Activity:
Reproduce every one of the records below word for word, leaving out the pictures.

Data for the task:
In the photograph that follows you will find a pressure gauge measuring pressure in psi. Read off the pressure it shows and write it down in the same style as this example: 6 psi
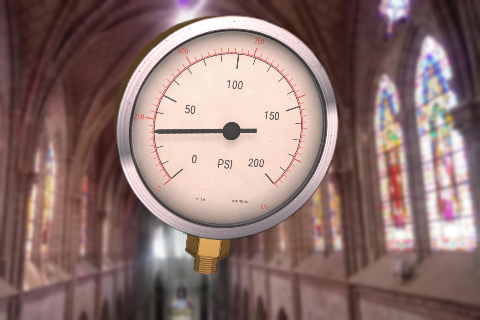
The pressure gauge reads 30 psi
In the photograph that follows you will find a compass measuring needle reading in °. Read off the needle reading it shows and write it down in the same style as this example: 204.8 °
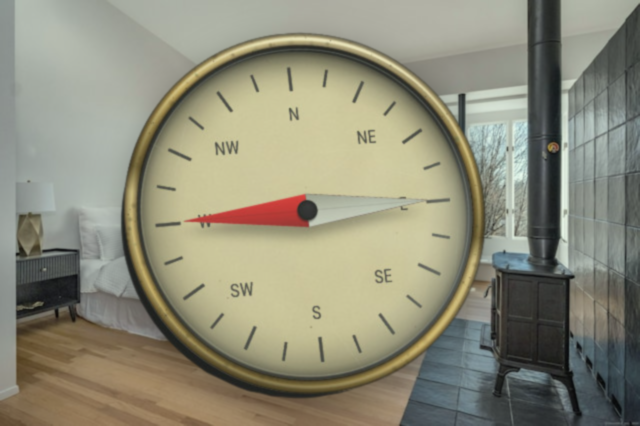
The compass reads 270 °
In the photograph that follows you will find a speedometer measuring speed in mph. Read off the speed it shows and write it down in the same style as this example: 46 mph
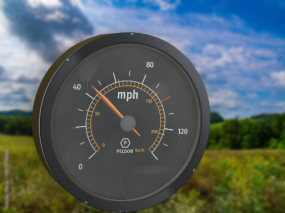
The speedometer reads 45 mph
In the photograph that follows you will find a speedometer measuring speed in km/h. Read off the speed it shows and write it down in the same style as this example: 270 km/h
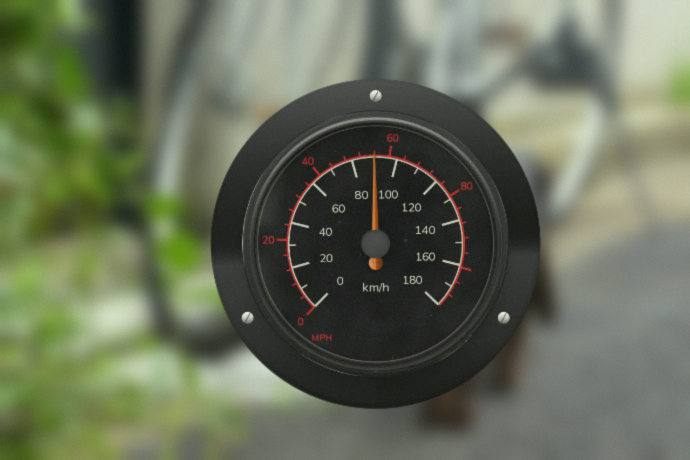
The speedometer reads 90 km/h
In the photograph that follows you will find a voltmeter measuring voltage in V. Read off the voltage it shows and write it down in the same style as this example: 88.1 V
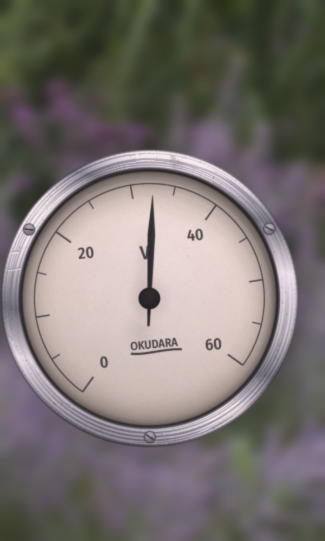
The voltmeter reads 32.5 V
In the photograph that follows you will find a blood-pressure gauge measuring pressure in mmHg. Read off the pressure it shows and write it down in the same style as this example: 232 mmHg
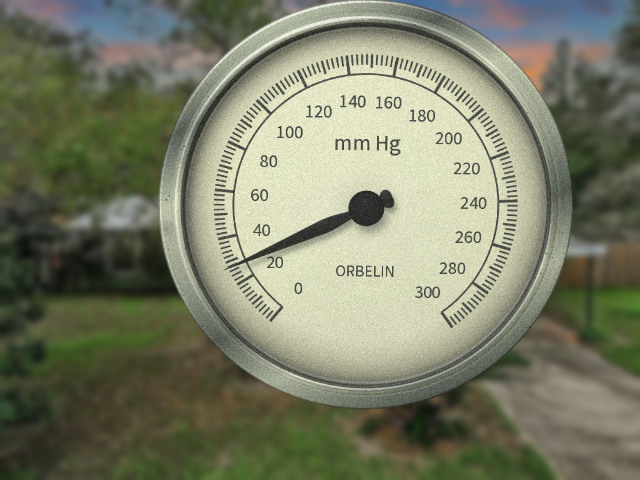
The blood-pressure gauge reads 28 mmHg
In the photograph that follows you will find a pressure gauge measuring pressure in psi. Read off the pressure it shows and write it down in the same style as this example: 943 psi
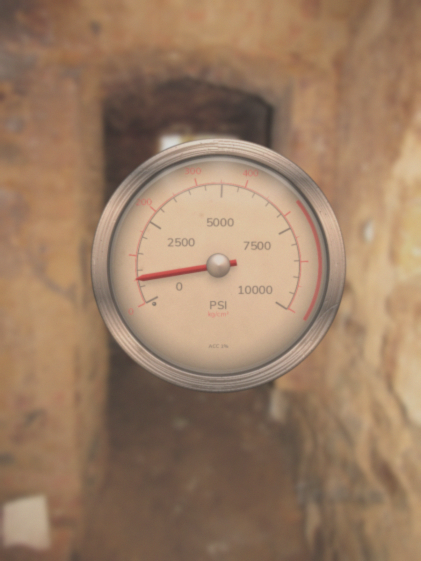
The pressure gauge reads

Solution to this problem:
In the photograph that follows you will find a pressure gauge measuring pressure in psi. Read off the pressure it shows and write it down in the same style as this example: 6 psi
The pressure gauge reads 30 psi
In the photograph that follows you will find a compass measuring needle reading in °. Read off the needle reading it shows and write it down in the same style as this example: 204.8 °
The compass reads 270 °
In the photograph that follows you will find a speedometer measuring speed in mph. Read off the speed it shows and write it down in the same style as this example: 46 mph
The speedometer reads 45 mph
In the photograph that follows you will find a speedometer measuring speed in km/h. Read off the speed it shows and write it down in the same style as this example: 270 km/h
The speedometer reads 90 km/h
In the photograph that follows you will find a voltmeter measuring voltage in V. Read off the voltage it shows and write it down in the same style as this example: 88.1 V
The voltmeter reads 32.5 V
In the photograph that follows you will find a blood-pressure gauge measuring pressure in mmHg. Read off the pressure it shows and write it down in the same style as this example: 232 mmHg
The blood-pressure gauge reads 28 mmHg
In the photograph that follows you will find a pressure gauge measuring pressure in psi. Read off the pressure it shows and write it down in the same style as this example: 943 psi
The pressure gauge reads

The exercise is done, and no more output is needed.